| Your goal |
Convert everything from the start of the entries down to the line containing "v(-392.92, 75.12) *" into a Markdown table with the columns Row and Line text, giving each line its own numbered row and omitting blank lines. Leave the pictures out of the table.

| Entries |
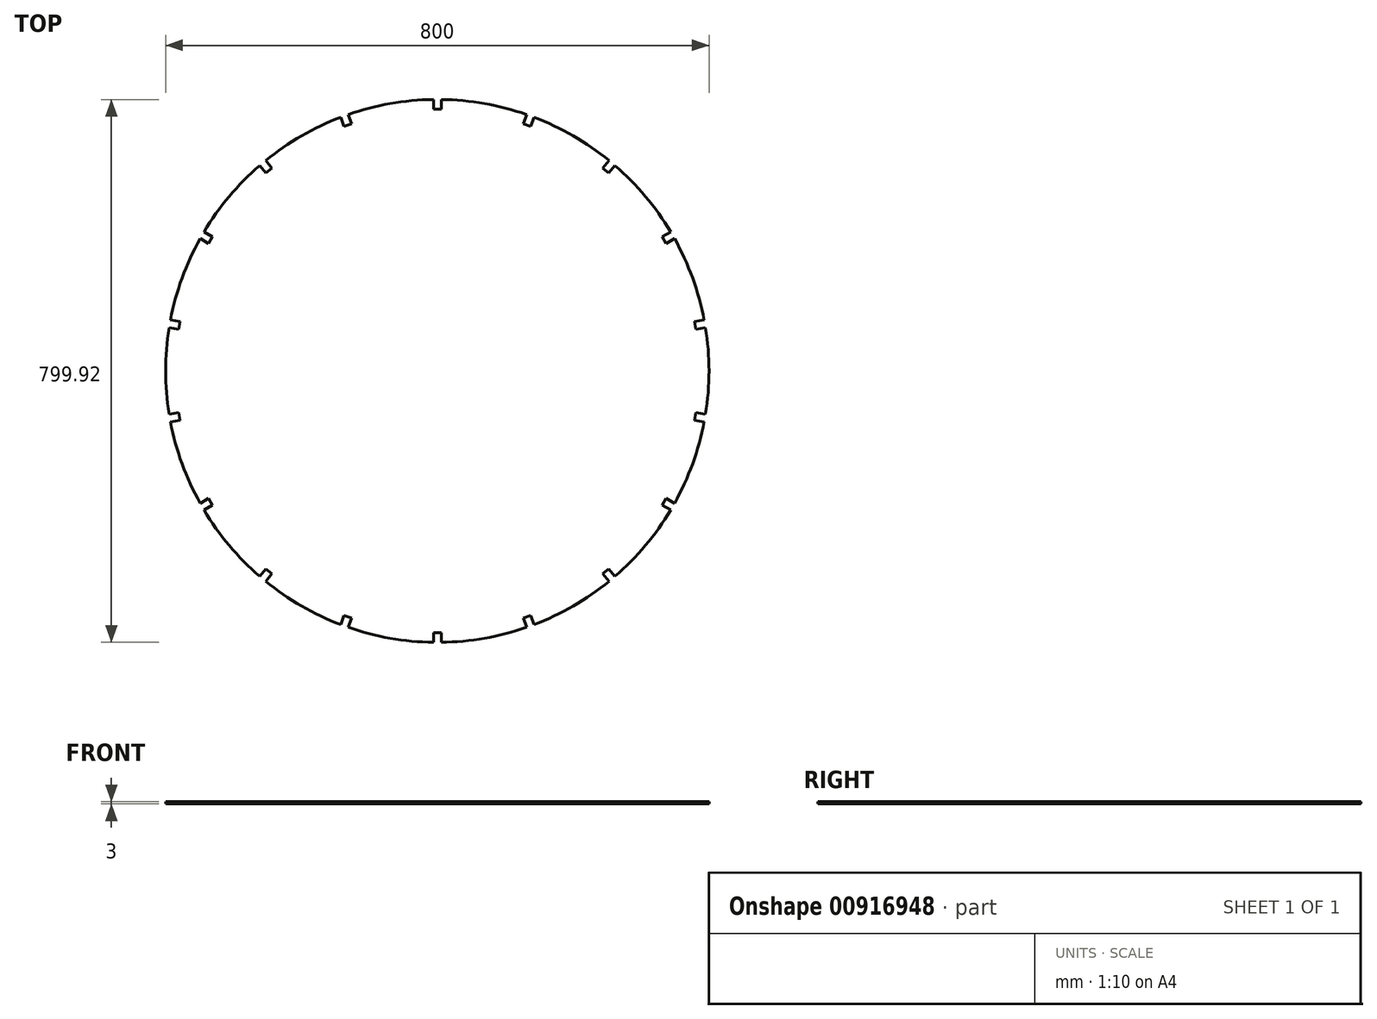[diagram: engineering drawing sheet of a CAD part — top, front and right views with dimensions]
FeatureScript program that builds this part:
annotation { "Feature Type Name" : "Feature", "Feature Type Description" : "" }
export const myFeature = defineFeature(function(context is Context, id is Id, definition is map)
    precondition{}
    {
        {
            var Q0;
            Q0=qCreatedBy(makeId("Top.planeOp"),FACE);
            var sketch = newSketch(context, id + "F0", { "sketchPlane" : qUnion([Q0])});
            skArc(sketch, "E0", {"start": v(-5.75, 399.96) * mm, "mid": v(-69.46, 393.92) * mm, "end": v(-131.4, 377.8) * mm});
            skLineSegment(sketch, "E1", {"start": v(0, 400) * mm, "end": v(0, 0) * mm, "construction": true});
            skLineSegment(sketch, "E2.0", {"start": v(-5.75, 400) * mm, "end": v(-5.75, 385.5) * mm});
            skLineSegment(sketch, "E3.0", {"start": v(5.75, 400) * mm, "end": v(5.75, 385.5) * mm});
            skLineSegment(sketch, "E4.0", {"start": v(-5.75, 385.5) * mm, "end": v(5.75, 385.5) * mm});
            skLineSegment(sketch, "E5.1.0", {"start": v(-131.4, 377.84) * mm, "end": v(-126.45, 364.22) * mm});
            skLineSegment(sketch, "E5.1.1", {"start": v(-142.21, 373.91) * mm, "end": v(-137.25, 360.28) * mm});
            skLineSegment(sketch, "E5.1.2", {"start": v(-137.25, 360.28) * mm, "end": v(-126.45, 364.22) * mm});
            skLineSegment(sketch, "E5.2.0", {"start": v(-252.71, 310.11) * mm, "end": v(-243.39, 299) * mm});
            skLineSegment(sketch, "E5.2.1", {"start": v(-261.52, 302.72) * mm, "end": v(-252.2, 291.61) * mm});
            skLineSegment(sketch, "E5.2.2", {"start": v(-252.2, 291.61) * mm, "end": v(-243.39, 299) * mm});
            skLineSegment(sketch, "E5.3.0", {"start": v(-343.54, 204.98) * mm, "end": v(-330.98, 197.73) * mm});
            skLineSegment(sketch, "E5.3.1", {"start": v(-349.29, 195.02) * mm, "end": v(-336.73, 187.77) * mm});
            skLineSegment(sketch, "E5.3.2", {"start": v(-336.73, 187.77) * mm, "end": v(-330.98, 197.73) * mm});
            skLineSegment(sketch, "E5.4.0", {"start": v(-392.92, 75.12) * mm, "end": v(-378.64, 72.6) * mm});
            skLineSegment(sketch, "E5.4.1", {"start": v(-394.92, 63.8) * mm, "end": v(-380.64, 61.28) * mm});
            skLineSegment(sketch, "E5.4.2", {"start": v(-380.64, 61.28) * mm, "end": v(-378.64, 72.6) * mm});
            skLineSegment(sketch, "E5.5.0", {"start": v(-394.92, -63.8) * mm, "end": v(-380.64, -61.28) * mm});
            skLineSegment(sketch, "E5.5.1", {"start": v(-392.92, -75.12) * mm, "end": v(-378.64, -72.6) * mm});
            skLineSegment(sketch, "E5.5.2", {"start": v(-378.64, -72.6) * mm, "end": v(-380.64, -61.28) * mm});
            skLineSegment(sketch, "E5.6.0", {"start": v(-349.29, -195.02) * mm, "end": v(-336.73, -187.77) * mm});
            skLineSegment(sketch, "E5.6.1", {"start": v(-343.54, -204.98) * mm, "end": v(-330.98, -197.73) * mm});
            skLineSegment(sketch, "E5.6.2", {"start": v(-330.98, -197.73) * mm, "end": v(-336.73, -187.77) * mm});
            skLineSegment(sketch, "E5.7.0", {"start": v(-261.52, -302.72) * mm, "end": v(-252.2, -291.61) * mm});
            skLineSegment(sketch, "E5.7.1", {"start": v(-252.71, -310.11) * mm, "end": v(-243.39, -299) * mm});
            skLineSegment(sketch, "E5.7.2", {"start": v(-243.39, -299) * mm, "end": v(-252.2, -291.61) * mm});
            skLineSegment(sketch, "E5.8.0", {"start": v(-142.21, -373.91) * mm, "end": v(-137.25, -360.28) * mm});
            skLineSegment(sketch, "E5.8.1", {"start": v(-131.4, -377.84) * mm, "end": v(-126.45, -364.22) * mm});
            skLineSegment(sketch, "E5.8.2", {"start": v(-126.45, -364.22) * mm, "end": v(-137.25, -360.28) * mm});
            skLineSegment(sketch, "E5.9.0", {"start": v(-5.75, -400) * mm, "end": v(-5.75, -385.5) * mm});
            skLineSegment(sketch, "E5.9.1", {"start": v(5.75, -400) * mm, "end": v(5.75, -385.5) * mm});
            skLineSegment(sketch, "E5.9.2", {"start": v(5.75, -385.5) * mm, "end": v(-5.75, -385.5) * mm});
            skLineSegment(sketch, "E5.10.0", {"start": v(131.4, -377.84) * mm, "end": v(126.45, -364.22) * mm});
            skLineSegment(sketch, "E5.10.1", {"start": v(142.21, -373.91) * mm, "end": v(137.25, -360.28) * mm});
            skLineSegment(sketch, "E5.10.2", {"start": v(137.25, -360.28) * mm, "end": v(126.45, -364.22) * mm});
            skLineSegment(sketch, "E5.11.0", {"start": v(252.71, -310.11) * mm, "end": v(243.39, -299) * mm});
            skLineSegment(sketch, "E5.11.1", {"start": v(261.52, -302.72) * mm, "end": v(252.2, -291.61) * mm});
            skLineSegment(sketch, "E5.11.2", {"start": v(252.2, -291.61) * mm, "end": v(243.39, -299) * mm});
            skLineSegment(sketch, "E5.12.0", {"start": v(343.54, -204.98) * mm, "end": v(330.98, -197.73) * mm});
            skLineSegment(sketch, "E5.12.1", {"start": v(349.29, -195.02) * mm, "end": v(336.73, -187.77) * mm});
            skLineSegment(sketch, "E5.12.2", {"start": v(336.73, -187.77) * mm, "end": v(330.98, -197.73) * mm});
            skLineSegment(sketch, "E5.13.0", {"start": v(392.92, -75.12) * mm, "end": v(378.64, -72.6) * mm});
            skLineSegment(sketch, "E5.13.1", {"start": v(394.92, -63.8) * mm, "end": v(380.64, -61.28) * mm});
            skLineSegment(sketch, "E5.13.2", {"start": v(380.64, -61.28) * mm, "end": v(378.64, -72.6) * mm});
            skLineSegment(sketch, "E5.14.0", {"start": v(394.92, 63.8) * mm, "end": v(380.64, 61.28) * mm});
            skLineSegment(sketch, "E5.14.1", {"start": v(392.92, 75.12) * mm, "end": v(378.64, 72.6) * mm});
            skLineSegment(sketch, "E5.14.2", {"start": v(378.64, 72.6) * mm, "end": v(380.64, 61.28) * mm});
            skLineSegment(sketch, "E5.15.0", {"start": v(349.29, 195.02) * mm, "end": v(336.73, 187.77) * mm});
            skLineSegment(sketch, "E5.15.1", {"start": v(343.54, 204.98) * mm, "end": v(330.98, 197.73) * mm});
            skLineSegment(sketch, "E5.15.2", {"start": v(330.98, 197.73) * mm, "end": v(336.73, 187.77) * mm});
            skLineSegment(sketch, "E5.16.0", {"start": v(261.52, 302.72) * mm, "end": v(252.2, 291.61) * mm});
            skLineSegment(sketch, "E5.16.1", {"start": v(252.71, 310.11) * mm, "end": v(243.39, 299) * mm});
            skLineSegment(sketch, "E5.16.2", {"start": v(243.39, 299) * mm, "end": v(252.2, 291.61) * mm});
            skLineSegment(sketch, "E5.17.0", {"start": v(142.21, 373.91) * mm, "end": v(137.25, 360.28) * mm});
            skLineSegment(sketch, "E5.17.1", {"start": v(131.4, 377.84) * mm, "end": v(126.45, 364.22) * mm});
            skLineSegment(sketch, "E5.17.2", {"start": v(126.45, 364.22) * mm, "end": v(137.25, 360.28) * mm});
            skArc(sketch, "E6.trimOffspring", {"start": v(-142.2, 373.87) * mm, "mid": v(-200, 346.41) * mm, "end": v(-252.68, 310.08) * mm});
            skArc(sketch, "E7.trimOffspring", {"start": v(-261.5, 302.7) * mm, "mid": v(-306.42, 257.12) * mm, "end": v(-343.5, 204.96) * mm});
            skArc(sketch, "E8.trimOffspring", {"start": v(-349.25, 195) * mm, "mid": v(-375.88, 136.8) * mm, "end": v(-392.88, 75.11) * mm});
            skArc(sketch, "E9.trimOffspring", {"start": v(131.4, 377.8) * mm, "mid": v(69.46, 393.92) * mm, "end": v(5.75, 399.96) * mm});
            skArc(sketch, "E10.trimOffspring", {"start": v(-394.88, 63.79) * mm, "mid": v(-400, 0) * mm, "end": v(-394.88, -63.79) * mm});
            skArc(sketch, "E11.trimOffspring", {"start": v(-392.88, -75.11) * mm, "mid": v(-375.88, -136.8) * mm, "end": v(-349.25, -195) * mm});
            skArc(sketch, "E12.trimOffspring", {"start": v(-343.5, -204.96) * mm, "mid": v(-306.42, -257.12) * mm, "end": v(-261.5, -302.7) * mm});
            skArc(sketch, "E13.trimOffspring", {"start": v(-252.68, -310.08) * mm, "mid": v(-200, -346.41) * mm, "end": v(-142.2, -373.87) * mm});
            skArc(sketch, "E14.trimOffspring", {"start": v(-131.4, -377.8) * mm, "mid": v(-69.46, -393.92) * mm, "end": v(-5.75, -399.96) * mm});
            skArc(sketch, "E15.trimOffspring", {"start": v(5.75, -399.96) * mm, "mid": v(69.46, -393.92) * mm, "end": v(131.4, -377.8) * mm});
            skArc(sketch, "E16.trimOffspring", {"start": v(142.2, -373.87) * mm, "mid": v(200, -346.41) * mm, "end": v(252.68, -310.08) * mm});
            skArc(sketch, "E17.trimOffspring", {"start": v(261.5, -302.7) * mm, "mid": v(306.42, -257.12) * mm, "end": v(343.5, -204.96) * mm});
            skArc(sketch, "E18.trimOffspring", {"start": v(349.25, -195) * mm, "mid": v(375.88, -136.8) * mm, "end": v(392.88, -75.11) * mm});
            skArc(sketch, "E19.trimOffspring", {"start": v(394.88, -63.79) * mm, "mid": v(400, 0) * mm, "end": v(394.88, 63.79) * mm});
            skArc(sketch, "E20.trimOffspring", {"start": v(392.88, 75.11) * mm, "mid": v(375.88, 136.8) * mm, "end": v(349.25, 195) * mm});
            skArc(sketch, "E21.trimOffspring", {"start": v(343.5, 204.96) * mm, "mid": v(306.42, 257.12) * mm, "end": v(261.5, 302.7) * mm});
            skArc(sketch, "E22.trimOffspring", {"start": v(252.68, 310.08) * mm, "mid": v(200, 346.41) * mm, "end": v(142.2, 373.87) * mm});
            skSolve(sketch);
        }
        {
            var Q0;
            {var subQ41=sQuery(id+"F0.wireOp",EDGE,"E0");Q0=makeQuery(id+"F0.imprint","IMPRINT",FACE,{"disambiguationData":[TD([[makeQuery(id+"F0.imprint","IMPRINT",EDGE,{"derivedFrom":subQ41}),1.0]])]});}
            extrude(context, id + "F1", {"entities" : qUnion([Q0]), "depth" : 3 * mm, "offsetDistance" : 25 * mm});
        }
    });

| Correct response |
| Row | Line text |
|---|---|
| 1 | [diagram: engineering drawing sheet of a CAD part — top, front and right views with dimensions] |
| 2 | FeatureScript program that builds this part: |
| 3 | annotation { "Feature Type Name" : "Feature", "Feature Type Description" : "" } |
| 4 | export const myFeature = defineFeature(function(context is Context, id is Id, definition is map) |
| 5 |     precondition{} |
| 6 |     { |
| 7 |         { |
| 8 |             var Q0; |
| 9 |             Q0=qCreatedBy(makeId("Top.planeOp"),FACE); |
| 10 |             var sketch = newSketch(context, id + "F0", { "sketchPlane" : qUnion([Q0])}); |
| 11 |             skArc(sketch, "E0", {"start": v(-5.75, 399.96) * mm, "mid": v(-69.46, 393.92) * mm, "end": v(-131.4, 377.8) * mm}); |
| 12 |             skLineSegment(sketch, "E1", {"start": v(0, 400) * mm, "end": v(0, 0) * mm, "construction": true}); |
| 13 |             skLineSegment(sketch, "E2.0", {"start": v(-5.75, 400) * mm, "end": v(-5.75, 385.5) * mm}); |
| 14 |             skLineSegment(sketch, "E3.0", {"start": v(5.75, 400) * mm, "end": v(5.75, 385.5) * mm}); |
| 15 |             skLineSegment(sketch, "E4.0", {"start": v(-5.75, 385.5) * mm, "end": v(5.75, 385.5) * mm}); |
| 16 |             skLineSegment(sketch, "E5.1.0", {"start": v(-131.4, 377.84) * mm, "end": v(-126.45, 364.22) * mm}); |
| 17 |             skLineSegment(sketch, "E5.1.1", {"start": v(-142.21, 373.91) * mm, "end": v(-137.25, 360.28) * mm}); |
| 18 |             skLineSegment(sketch, "E5.1.2", {"start": v(-137.25, 360.28) * mm, "end": v(-126.45, 364.22) * mm}); |
| 19 |             skLineSegment(sketch, "E5.2.0", {"start": v(-252.71, 310.11) * mm, "end": v(-243.39, 299) * mm}); |
| 20 |             skLineSegment(sketch, "E5.2.1", {"start": v(-261.52, 302.72) * mm, "end": v(-252.2, 291.61) * mm}); |
| 21 |             skLineSegment(sketch, "E5.2.2", {"start": v(-252.2, 291.61) * mm, "end": v(-243.39, 299) * mm}); |
| 22 |             skLineSegment(sketch, "E5.3.0", {"start": v(-343.54, 204.98) * mm, "end": v(-330.98, 197.73) * mm}); |
| 23 |             skLineSegment(sketch, "E5.3.1", {"start": v(-349.29, 195.02) * mm, "end": v(-336.73, 187.77) * mm}); |
| 24 |             skLineSegment(sketch, "E5.3.2", {"start": v(-336.73, 187.77) * mm, "end": v(-330.98, 197.73) * mm}); |
| 25 |             skLineSegment(sketch, "E5.4.0", {"start": v(-392.92, 75.12) * mm, "end": v(-378.64, 72.6) * mm}); |